Israel ABS Market Outlook (2018 to 2032)
Synopsis
The above chart is Israel ABS Market Outlook (2018 to 2032)
Market Dynamics
the abs market in israel is expected to be a key contributor to economic growth in the country for the foreseeable future. while there have been a few bumps along the way, the sector is continuing to move in a positive direction, with the right measures taken, growth is expected to remain strong.
there are a number of key drivers of the abs market in israel. one of the key drivers is the increasing demand for structured products, as more residents and firms look to diversify their investments and lower their risk. this is particularly the case with respect to mortgages, as home loans are still requiring structuring in order to spread out and lower long-term risk exposure. also, the number of payments on a loan has been increasing as a way of reducing financial strain.
further, the emergence of a sophisticated capital market, with large players, such as hapoalim and leumi, both supporting a healthy level of abs and other asset-backed securities issuance, is also a key driver of growth in the sector. in addition, the continued development of a large and liquid debt securities industry, which is being tapped as a source of funding, is also very important in the abs market.

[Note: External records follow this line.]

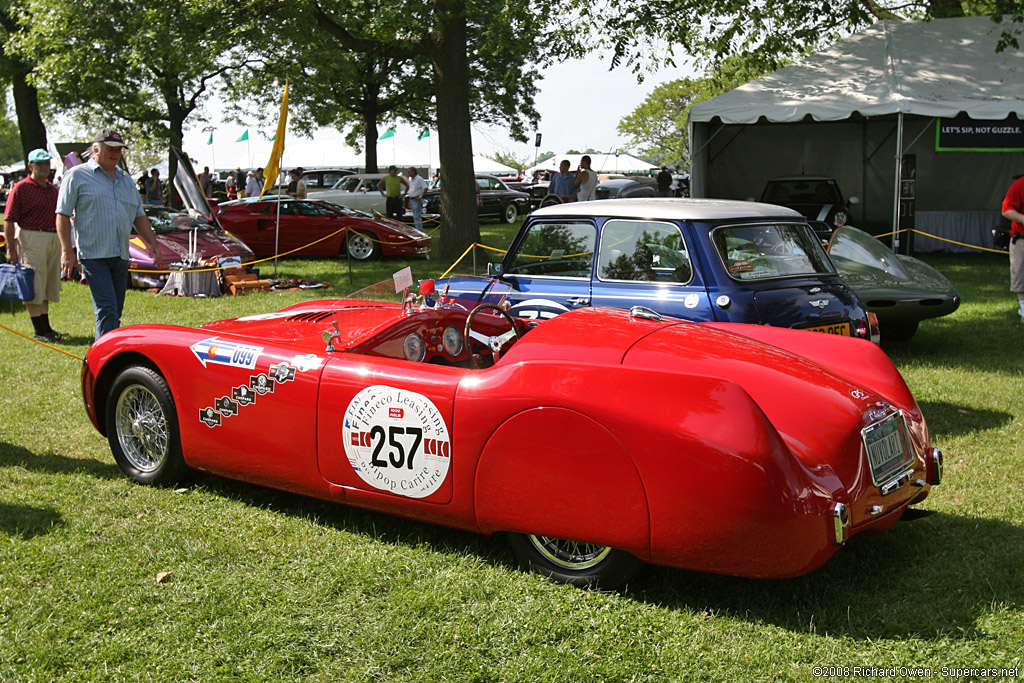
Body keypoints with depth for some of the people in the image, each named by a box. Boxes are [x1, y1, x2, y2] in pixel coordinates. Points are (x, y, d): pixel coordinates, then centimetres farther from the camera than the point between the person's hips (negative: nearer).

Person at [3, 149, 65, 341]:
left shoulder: (52, 189, 14)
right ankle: (38, 331, -1)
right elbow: (9, 221, -9)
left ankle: (46, 327, 19)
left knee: (48, 288, 12)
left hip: (53, 239, 7)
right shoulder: (21, 188, -6)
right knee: (34, 288, -5)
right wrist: (11, 249, -15)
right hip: (31, 238, -7)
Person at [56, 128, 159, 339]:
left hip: (121, 256, 7)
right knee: (106, 310, -14)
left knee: (115, 311, 9)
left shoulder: (126, 179, 19)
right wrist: (67, 250, -11)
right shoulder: (77, 176, 0)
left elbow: (139, 215, 23)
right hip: (93, 255, -6)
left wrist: (151, 242, 10)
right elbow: (63, 215, -4)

finally, the impact of regulatory reforms in the sector, such as those implemented by the bank of israel in 2002, have had positive impacts on the market. these reforms, and the increasingly positive outlook for the economy as a whole have had a positive effect on the abs market, leading to increased competition and a healthier borrowing environment.
overall, the outlook for the abs market in israel remains strong. while it may not grow as fast as neighboring countries, there is still potential for further growth, depending on the ability of investors and issuers to meet a stable demand. looking ahead, the israeli abs market is expected to maintain its momentum and remain an attractive source of funding for residents and firms.